[Source texts of formatted documents]

════════════════════

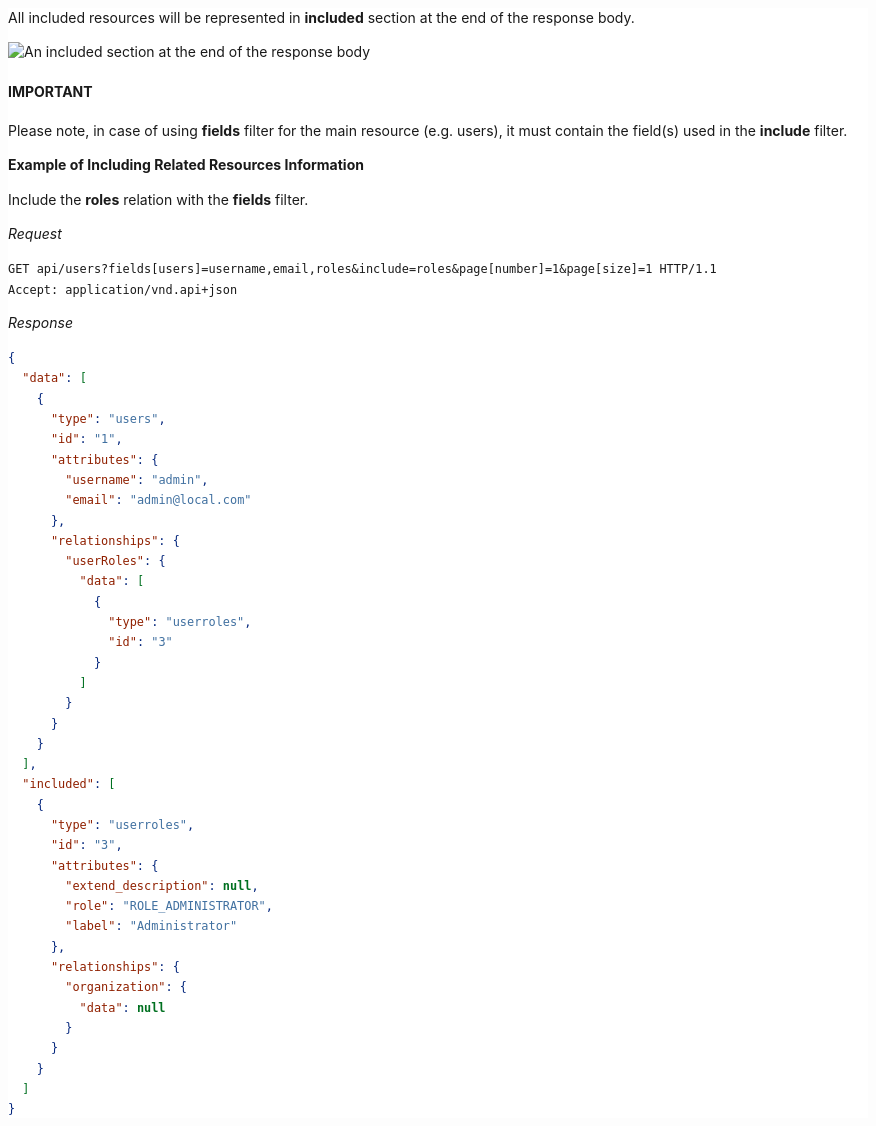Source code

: All included resources will be represented in **included** section at the end of the response body.

![An included section at the end of the response body](img/backend/api/api_filter_included.png)

#### IMPORTANT
Please note, in case of using **fields** filter for the main resource (e.g. users), it must contain
the field(s) used in the **include** filter.

**Example of Including Related Resources Information**

Include the **roles** relation with the **fields** filter.

*Request*

```http
GET api/users?fields[users]=username,email,roles&include=roles&page[number]=1&page[size]=1 HTTP/1.1
Accept: application/vnd.api+json
```

*Response*

```json
{
  "data": [
    {
      "type": "users",
      "id": "1",
      "attributes": {
        "username": "admin",
        "email": "admin@local.com"
      },
      "relationships": {
        "userRoles": {
          "data": [
            {
              "type": "userroles",
              "id": "3"
            }
          ]
        }
      }
    }
  ],
  "included": [
    {
      "type": "userroles",
      "id": "3",
      "attributes": {
        "extend_description": null,
        "role": "ROLE_ADMINISTRATOR",
        "label": "Administrator"
      },
      "relationships": {
        "organization": {
          "data": null
        }
      }
    }
  ]
}
```
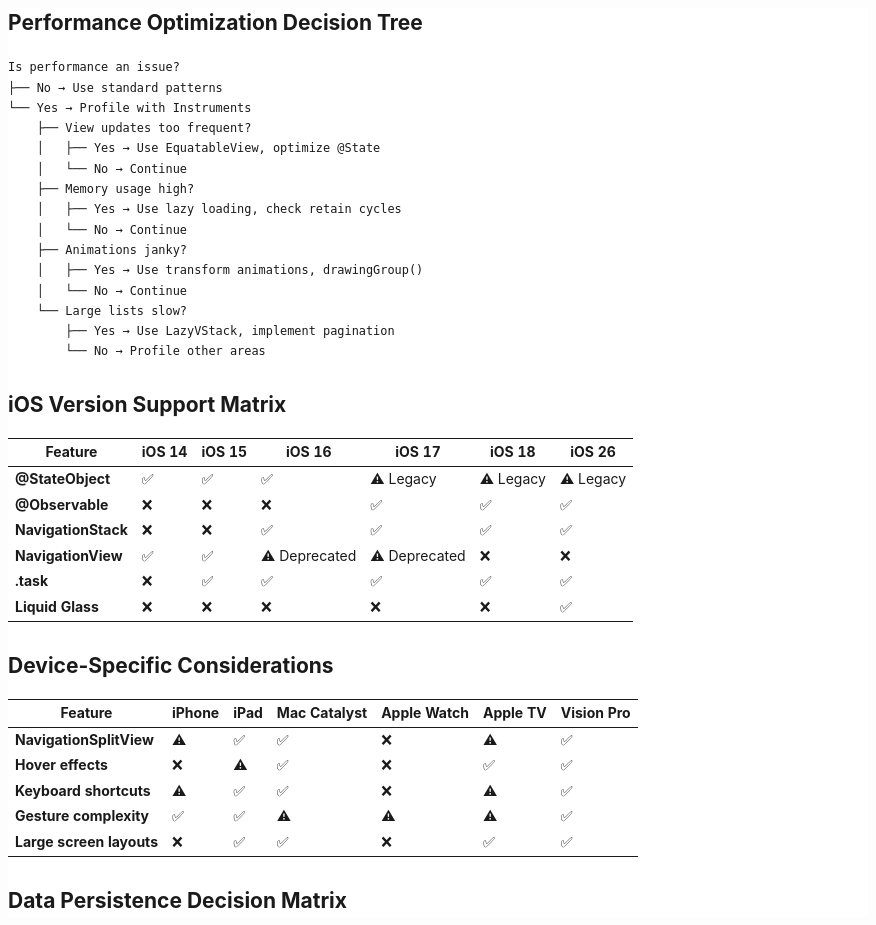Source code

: ## Performance Optimization Decision Tree

```
Is performance an issue?
├── No → Use standard patterns
└── Yes → Profile with Instruments
    ├── View updates too frequent?
    │   ├── Yes → Use EquatableView, optimize @State
    │   └── No → Continue
    ├── Memory usage high?
    │   ├── Yes → Use lazy loading, check retain cycles
    │   └── No → Continue
    ├── Animations janky?
    │   ├── Yes → Use transform animations, drawingGroup()
    │   └── No → Continue
    └── Large lists slow?
        ├── Yes → Use LazyVStack, implement pagination
        └── No → Profile other areas
```

## iOS Version Support Matrix

| Feature | iOS 14 | iOS 15 | iOS 16 | iOS 17 | iOS 18 | iOS 26 |
|---------|--------|--------|--------|--------|--------|--------|
| **@StateObject** | ✅ | ✅ | ✅ | ⚠️ Legacy | ⚠️ Legacy | ⚠️ Legacy |
| **@Observable** | ❌ | ❌ | ❌ | ✅ | ✅ | ✅ |
| **NavigationStack** | ❌ | ❌ | ✅ | ✅ | ✅ | ✅ |
| **NavigationView** | ✅ | ✅ | ⚠️ Deprecated | ⚠️ Deprecated | ❌ | ❌ |
| **.task** | ❌ | ✅ | ✅ | ✅ | ✅ | ✅ |
| **Liquid Glass** | ❌ | ❌ | ❌ | ❌ | ❌ | ✅ |

## Device-Specific Considerations

| Feature | iPhone | iPad | Mac Catalyst | Apple Watch | Apple TV | Vision Pro |
|---------|--------|------|--------------|-------------|----------|------------|
| **NavigationSplitView** | ⚠️ | ✅ | ✅ | ❌ | ⚠️ | ✅ |
| **Hover effects** | ❌ | ⚠️ | ✅ | ❌ | ✅ | ✅ |
| **Keyboard shortcuts** | ⚠️ | ✅ | ✅ | ❌ | ⚠️ | ✅ |
| **Gesture complexity** | ✅ | ✅ | ⚠️ | ⚠️ | ⚠️ | ✅ |
| **Large screen layouts** | ❌ | ✅ | ✅ | ❌ | ✅ | ✅ |

## Data Persistence Decision Matrix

════════════════════

— Exercise directions —
Output only the lines above from the one containing "Please note, in" to the one containing "## iOS Version Support Matrix", both included, exactly as written and with no pictures.

— Result of the exercise —
Please note, in case of using **fields** filter for the main resource (e.g. users), it must contain
the field(s) used in the **include** filter.

**Example of Including Related Resources Information**

Include the **roles** relation with the **fields** filter.

*Request*

```http
GET api/users?fields[users]=username,email,roles&include=roles&page[number]=1&page[size]=1 HTTP/1.1
Accept: application/vnd.api+json
```

*Response*

```json
{
  "data": [
    {
      "type": "users",
      "id": "1",
      "attributes": {
        "username": "admin",
        "email": "admin@local.com"
      },
      "relationships": {
        "userRoles": {
          "data": [
            {
              "type": "userroles",
              "id": "3"
            }
          ]
        }
      }
    }
  ],
  "included": [
    {
      "type": "userroles",
      "id": "3",
      "attributes": {
        "extend_description": null,
        "role": "ROLE_ADMINISTRATOR",
        "label": "Administrator"
      },
      "relationships": {
        "organization": {
          "data": null
        }
      }
    }
  ]
}
```
Source code

: ## Performance Optimization Decision Tree

```
Is performance an issue?
├── No → Use standard patterns
└── Yes → Profile with Instruments
    ├── View updates too frequent?
    │   ├── Yes → Use EquatableView, optimize @State
    │   └── No → Continue
    ├── Memory usage high?
    │   ├── Yes → Use lazy loading, check retain cycles
    │   └── No → Continue
    ├── Animations janky?
    │   ├── Yes → Use transform animations, drawingGroup()
    │   └── No → Continue
    └── Large lists slow?
        ├── Yes → Use LazyVStack, implement pagination
        └── No → Profile other areas
```

## iOS Version Support Matrix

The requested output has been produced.